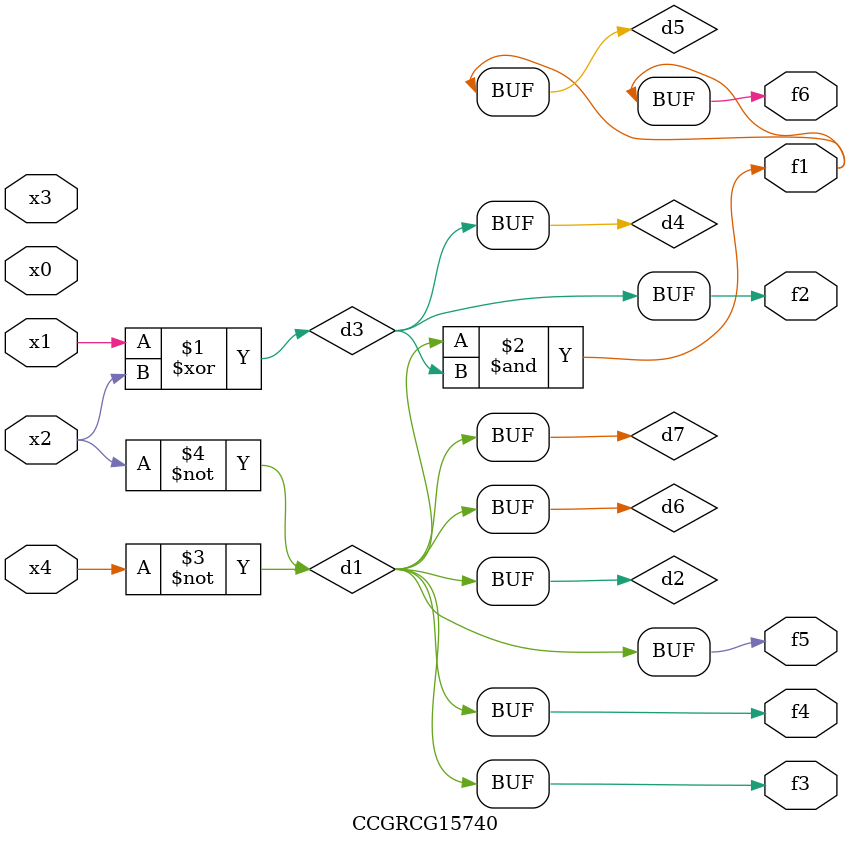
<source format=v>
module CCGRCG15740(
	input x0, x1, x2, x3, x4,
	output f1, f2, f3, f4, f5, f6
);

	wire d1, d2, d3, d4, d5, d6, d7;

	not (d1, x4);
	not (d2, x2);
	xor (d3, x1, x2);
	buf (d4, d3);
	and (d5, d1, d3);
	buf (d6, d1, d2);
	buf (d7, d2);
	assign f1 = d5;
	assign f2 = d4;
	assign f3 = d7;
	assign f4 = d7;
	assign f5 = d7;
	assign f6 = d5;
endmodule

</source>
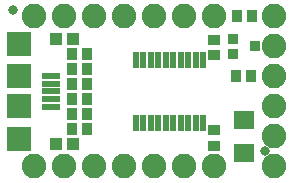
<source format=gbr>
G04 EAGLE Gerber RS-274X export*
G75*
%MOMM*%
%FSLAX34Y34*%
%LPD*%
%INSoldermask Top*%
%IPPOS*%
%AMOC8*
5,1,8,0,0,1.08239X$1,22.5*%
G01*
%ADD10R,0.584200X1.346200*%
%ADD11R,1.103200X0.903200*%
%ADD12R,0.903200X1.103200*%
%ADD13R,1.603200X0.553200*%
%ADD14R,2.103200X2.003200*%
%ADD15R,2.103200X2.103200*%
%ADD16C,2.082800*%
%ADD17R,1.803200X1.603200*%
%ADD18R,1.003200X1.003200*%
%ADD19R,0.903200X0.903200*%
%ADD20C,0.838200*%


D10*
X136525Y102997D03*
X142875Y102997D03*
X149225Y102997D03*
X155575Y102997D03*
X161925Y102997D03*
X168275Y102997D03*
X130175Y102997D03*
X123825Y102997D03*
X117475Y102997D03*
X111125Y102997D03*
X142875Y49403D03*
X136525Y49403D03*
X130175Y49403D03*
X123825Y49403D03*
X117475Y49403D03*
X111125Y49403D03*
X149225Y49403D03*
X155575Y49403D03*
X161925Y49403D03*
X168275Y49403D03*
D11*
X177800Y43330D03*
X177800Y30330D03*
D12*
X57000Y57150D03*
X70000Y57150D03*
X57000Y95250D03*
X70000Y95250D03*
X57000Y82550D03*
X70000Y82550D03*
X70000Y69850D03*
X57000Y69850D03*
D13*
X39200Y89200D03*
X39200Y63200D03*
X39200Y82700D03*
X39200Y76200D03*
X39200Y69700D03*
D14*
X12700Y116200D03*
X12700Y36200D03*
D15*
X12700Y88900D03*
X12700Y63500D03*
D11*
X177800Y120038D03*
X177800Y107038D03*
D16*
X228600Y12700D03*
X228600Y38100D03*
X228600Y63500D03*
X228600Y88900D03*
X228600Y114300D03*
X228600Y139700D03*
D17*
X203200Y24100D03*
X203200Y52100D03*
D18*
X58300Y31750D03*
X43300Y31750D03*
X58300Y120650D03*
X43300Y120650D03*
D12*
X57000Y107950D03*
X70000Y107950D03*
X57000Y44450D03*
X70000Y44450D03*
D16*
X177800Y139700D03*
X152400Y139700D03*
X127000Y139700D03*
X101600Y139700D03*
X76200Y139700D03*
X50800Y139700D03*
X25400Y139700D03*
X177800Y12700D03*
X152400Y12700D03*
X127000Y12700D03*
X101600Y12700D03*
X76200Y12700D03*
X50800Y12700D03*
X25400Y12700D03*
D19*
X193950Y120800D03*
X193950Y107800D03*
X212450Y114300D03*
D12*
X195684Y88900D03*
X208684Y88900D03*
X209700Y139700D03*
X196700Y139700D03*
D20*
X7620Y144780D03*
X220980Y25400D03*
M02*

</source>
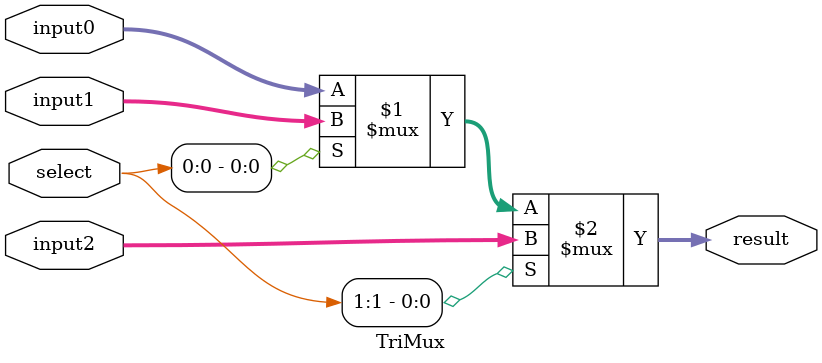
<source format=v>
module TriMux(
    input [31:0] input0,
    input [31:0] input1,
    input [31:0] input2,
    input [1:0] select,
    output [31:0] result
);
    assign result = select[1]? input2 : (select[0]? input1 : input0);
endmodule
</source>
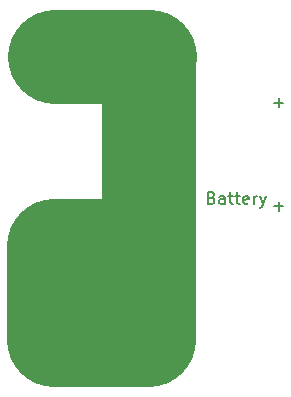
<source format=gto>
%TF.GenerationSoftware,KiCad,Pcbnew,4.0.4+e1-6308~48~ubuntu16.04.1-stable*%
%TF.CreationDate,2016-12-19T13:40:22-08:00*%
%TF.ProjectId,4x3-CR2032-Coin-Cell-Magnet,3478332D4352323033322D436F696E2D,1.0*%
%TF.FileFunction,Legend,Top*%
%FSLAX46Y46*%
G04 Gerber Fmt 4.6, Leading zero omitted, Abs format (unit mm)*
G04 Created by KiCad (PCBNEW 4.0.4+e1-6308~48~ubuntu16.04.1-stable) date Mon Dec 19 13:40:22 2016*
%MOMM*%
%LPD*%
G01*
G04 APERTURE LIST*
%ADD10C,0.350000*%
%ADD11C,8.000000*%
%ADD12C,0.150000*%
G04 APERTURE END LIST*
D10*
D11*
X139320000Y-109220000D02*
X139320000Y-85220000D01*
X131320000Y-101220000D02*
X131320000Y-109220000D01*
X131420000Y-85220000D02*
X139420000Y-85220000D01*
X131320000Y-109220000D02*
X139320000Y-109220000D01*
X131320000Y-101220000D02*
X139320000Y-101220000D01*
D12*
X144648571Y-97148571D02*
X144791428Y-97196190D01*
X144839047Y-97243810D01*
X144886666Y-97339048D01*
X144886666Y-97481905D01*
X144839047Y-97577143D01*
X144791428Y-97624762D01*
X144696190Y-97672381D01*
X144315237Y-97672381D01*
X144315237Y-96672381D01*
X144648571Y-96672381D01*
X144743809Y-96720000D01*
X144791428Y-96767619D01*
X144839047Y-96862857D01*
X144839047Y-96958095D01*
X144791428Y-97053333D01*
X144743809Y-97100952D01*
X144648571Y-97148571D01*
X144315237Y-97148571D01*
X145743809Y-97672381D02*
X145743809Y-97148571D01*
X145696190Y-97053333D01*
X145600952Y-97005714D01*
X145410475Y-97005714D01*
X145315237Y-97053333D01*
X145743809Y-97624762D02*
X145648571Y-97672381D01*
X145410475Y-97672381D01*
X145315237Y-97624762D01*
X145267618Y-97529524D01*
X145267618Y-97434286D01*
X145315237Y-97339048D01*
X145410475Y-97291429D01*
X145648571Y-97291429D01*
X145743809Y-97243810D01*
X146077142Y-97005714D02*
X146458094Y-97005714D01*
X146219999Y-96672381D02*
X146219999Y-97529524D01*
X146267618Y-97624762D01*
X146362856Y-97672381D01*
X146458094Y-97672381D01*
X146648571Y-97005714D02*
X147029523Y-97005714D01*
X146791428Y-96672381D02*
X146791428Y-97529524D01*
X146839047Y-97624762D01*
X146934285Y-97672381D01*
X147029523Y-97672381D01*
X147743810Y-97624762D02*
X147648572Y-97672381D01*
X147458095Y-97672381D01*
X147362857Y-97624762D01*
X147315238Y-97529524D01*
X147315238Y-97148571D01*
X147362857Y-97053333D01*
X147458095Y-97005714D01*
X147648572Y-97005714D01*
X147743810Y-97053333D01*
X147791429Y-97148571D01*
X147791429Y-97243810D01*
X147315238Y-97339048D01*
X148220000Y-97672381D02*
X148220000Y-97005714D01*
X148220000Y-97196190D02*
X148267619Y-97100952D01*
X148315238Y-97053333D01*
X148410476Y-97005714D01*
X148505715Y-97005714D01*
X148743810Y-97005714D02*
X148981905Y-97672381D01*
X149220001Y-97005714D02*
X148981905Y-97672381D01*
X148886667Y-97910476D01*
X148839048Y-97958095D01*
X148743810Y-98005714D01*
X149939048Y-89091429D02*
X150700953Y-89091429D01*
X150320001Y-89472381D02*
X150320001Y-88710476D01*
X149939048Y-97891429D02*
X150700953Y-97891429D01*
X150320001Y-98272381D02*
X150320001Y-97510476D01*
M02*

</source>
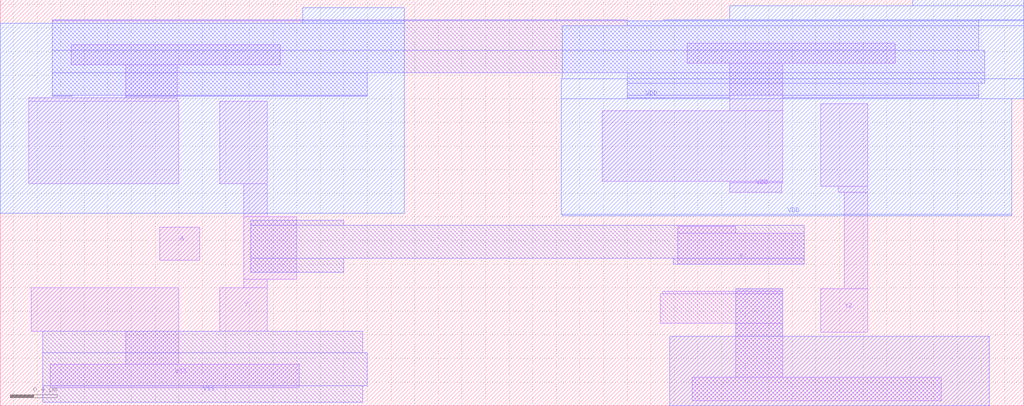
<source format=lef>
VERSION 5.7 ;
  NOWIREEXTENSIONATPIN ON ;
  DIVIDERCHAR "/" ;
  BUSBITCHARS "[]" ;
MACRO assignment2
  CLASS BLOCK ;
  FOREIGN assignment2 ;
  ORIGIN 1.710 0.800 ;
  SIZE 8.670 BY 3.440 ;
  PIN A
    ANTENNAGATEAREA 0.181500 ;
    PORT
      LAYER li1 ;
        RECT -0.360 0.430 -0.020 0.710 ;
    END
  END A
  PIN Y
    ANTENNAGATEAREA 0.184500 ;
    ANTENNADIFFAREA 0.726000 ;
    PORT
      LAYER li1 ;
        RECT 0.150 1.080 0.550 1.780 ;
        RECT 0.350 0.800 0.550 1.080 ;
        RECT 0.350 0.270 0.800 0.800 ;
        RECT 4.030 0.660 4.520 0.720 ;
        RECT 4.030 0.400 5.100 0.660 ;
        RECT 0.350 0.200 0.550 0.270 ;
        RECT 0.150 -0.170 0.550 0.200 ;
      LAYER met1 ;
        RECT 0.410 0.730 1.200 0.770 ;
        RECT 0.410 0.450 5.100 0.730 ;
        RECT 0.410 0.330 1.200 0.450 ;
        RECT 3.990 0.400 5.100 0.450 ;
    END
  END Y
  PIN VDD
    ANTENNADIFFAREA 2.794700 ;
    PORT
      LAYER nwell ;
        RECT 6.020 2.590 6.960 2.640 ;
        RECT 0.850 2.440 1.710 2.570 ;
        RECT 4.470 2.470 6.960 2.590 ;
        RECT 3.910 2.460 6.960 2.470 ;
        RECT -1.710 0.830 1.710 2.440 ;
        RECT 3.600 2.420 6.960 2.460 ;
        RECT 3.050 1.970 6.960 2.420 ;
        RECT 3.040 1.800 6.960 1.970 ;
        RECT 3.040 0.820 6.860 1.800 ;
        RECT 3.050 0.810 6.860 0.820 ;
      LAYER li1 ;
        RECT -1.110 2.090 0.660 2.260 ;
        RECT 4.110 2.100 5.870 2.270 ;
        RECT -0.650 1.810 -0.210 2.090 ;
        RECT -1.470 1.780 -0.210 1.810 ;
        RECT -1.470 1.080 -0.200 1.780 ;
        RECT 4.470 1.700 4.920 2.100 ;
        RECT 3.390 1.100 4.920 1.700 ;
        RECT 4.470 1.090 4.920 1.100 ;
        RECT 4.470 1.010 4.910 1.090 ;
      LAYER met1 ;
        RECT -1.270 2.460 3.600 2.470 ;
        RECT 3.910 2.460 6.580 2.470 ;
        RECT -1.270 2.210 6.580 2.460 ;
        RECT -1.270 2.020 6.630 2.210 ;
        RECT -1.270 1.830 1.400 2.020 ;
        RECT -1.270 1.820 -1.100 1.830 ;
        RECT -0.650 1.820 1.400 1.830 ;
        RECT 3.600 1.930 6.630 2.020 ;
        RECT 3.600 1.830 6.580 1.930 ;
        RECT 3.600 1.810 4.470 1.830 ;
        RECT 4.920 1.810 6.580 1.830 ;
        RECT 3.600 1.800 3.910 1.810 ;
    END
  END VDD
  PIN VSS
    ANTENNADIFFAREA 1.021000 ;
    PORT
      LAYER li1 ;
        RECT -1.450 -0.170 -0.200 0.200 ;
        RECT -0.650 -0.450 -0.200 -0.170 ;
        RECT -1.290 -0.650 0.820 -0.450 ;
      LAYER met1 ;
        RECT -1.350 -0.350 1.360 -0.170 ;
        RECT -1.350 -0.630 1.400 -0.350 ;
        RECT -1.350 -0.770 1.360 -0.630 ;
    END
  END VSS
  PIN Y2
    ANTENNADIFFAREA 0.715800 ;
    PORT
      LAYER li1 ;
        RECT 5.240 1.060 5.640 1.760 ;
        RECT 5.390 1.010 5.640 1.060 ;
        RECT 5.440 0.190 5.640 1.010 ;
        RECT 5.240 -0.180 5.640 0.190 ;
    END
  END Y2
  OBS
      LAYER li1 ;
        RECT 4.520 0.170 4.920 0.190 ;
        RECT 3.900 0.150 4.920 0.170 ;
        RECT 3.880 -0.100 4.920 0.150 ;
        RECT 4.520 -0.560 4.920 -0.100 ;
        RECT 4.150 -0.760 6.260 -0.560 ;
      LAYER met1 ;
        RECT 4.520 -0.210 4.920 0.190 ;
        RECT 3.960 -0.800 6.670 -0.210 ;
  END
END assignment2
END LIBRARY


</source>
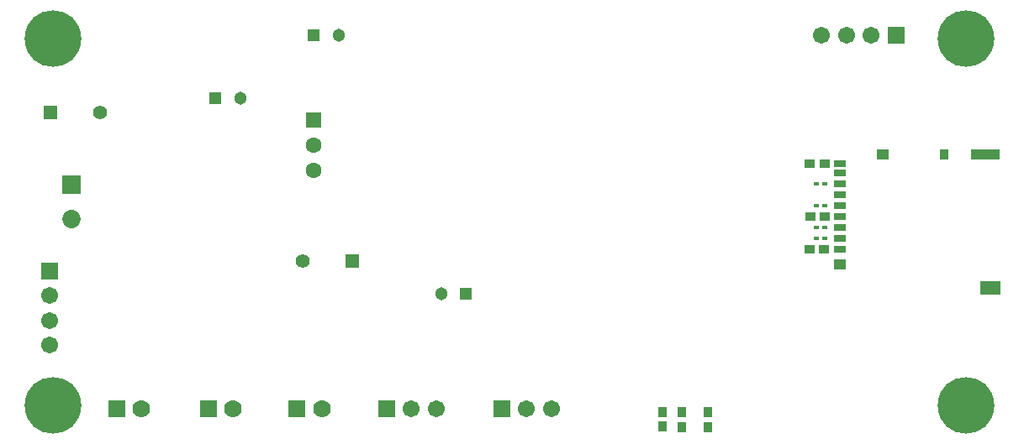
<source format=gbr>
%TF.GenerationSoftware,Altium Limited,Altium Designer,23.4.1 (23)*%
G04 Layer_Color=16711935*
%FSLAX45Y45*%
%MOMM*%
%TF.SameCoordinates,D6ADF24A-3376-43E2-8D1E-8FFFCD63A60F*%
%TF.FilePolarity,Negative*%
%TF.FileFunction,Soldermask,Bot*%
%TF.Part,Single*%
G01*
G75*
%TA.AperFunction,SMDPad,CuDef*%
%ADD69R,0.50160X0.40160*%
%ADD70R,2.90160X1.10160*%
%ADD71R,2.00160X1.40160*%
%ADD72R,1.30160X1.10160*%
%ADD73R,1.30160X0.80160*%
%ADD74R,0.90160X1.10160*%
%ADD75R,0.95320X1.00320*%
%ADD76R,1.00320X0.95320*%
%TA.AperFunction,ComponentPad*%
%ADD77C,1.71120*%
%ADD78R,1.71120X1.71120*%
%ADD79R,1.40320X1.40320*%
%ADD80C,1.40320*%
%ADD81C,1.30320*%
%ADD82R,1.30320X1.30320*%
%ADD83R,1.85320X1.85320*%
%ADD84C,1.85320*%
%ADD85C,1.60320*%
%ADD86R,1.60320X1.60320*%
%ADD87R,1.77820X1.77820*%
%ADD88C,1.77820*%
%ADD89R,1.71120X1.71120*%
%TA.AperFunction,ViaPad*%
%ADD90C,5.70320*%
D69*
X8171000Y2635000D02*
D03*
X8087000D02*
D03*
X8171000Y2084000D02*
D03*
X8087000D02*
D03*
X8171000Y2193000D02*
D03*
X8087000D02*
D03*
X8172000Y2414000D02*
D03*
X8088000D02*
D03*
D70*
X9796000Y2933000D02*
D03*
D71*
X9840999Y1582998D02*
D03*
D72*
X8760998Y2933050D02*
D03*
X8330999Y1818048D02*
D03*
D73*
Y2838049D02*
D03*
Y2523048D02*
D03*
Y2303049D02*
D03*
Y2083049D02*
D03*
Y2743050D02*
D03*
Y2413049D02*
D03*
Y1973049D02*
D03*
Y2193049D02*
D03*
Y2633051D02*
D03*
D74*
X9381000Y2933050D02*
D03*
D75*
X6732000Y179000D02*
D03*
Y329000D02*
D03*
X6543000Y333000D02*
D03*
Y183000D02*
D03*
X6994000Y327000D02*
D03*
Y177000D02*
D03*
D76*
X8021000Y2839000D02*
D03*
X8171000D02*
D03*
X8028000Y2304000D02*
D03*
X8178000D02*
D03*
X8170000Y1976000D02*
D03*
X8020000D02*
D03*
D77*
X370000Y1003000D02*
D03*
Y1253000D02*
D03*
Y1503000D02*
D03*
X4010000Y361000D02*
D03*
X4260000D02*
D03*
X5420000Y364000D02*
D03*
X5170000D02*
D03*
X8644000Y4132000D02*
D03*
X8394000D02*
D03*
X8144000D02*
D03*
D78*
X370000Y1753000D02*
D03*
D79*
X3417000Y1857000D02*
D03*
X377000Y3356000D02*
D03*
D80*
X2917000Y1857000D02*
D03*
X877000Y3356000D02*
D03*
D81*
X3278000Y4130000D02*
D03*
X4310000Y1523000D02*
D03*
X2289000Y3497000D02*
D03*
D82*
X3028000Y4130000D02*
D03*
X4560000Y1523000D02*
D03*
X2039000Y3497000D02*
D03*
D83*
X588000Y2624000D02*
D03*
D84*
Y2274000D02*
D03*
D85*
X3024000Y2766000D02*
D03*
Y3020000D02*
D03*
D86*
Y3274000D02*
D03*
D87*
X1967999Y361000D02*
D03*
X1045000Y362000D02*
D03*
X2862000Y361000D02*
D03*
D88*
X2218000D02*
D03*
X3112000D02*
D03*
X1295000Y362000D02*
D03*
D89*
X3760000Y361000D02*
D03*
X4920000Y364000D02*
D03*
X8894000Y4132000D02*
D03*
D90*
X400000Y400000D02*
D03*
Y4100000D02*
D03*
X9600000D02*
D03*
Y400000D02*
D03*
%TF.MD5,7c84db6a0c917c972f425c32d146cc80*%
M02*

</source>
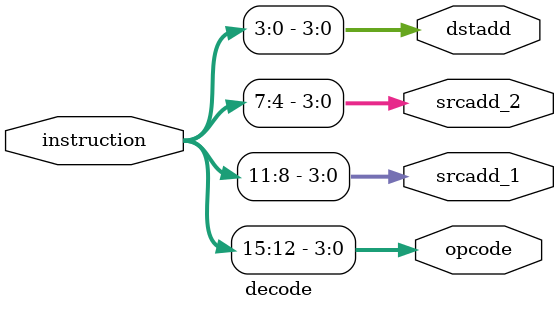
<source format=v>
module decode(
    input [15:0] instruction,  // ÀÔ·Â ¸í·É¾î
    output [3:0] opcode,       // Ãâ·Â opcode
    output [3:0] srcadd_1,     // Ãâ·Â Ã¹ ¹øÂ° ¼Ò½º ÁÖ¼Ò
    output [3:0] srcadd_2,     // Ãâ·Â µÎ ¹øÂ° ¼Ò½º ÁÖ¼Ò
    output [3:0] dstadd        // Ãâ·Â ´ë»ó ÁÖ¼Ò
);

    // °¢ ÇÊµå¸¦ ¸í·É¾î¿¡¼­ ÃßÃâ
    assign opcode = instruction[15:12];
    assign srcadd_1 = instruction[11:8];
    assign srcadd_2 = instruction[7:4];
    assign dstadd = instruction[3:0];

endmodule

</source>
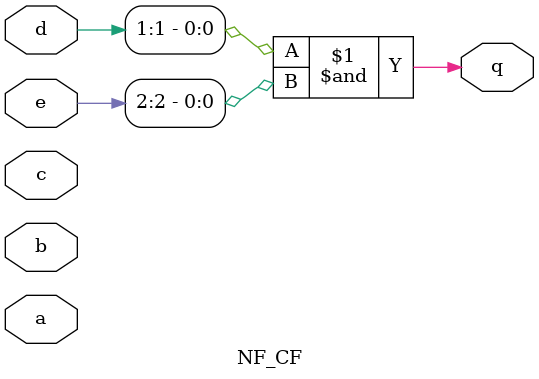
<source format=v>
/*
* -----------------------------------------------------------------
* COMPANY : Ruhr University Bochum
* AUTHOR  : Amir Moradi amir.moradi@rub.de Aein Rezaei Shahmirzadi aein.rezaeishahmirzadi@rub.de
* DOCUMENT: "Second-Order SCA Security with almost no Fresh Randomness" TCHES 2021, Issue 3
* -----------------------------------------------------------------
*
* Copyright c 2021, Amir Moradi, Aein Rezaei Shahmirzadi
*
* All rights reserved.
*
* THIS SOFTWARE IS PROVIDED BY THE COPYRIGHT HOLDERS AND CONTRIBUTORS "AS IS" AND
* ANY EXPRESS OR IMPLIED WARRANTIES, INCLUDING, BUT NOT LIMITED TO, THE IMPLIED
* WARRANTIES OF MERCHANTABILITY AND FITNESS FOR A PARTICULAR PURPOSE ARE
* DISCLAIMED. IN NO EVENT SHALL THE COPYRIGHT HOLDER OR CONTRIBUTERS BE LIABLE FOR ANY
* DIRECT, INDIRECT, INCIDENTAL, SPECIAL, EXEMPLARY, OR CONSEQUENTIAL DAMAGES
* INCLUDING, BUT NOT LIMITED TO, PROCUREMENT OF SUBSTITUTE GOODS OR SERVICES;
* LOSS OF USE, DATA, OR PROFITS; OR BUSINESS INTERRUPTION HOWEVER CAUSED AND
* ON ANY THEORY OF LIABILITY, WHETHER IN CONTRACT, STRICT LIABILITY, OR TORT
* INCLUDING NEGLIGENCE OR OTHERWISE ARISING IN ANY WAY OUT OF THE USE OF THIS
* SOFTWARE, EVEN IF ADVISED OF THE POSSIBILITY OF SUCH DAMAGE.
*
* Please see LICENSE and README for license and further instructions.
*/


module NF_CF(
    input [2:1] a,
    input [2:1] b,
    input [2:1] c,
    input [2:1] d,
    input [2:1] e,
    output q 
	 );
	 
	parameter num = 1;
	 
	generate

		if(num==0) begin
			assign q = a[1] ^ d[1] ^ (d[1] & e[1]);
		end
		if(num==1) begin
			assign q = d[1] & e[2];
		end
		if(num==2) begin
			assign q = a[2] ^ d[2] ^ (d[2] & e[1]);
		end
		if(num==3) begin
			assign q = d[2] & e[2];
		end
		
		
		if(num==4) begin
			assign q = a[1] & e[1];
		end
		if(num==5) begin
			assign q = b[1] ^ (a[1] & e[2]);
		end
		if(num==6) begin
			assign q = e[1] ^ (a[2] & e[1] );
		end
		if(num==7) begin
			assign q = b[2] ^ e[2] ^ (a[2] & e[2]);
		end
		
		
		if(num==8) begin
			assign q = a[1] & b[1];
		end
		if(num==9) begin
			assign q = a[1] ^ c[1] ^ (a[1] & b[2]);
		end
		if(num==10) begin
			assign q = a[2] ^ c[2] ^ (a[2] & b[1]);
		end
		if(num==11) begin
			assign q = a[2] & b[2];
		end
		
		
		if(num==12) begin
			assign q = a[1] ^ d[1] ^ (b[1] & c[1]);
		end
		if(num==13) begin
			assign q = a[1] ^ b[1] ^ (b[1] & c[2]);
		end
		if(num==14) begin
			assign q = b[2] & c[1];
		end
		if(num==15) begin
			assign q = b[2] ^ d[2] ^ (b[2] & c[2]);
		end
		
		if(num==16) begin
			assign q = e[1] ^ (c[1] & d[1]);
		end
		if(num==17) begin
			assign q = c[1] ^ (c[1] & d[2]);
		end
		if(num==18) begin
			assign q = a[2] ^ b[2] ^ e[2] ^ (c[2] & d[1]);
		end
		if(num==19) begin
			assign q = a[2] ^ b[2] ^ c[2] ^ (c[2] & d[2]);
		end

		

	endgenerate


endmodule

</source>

----

**YOUR TASK**: Find and copy each line of the material that holds the word "ANTENNADIFFAREA".

**RESPONSE TO THIS EXERCISE**:
    ANTENNADIFFAREA 0.726000 ;
    ANTENNADIFFAREA 2.794700 ;
    ANTENNADIFFAREA 1.021000 ;
    ANTENNADIFFAREA 0.715800 ;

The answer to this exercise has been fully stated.